Congress passes the first euthanasia law with a comfortable majority

P. The right wing has become a champion of palliatives.

R. Yes, I have already wanted to tell the PP spokesman [José Ignacio Echániz], and I have reminded him when Luis Montes was accused of practicing euthanasia at the Severo Ochoa Hospital in Leganés [en 2005], when what he was doing was terminal sedation. They didn’t like them then, and now they claim them.

P. Do you have the feeling that the law has reached society?

R. I think the media have given it a lot of visibility.

P. There are those who compare what this law means with what that of equal marriage implied in terms of progress in rights.

R. With the difference that this is a much more general law, because it is for the entire population, although later it is used by very small groups. It is to advance a lot in civil rights and break the molds of the type of society in which we live together. That is why the resistance offered by the right wing. As I told you in the session, they always do the same when faced with advances: first it makes them wobble a bit, but then they calm down and even use them.

P. Why has the debate been so visceral?

R. This is a law that is very close to the human condition. Death is only part of the cycle of life, but it is extremely painful to see people suffering.

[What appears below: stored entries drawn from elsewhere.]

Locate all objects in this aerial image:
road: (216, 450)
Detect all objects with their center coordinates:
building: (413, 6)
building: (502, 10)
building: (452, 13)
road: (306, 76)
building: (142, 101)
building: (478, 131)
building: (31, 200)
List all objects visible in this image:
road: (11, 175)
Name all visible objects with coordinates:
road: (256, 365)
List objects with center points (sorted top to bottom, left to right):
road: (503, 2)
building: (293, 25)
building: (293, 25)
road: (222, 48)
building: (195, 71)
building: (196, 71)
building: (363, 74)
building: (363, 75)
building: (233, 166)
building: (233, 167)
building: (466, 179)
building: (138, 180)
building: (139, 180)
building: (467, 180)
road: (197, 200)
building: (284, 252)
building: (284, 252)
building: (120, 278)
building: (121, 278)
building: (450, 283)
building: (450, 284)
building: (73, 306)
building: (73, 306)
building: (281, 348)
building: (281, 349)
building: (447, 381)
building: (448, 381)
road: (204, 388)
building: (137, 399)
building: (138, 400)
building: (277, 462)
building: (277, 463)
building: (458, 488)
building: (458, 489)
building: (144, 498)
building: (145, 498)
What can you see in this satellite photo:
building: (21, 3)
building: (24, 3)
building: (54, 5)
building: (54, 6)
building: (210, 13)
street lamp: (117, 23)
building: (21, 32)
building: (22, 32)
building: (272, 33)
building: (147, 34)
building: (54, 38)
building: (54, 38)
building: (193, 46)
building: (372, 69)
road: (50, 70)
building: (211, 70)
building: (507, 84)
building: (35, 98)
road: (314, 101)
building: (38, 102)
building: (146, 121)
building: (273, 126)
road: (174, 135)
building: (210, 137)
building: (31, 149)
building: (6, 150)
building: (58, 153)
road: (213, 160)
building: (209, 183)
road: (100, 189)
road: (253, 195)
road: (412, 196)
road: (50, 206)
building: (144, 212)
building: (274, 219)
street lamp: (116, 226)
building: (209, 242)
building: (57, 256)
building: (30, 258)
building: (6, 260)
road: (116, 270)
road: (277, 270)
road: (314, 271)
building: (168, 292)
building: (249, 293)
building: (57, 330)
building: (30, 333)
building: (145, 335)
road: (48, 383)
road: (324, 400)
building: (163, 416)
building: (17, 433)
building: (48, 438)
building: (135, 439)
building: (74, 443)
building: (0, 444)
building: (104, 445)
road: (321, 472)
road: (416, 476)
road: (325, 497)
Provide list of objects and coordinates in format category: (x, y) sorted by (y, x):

And when that suffering is hopeless, you cannot condemn someone to endure it until they die. Or the terrible situation of dementias, when you become a vegetable and lose all integrity. You can’t make people suffer by lengthening their life if you can’t alleviate it.

P. Vox has announced that it will appeal the rule to the Constitutional Court. Are you concerned?

R. Well, that is almost expected. But you have to see what has happened in Canada and Colombia. In both countries, it was the Constitutional Court that, in response to a citizen’s demand, took the step of forcing it to be legal. There is more and more support. There is a recent ruling from the German Constitution that says that if a person does not want palliative care, they can refuse it, that for that they have the right to decide what to do with their life. There are advances that push us in this direction, and we cannot ignore them.

P. Have you as a doctor also been asked on any occasion to shorten the agony of a patient?

R. The truth is that I haven’t exercised for a long time; I’ve been involved in politics all my life. But what is certain is that when a family member of a person with complicated cancer sees that you give them treatment so that they do not suffer more, they do not know how to thank you.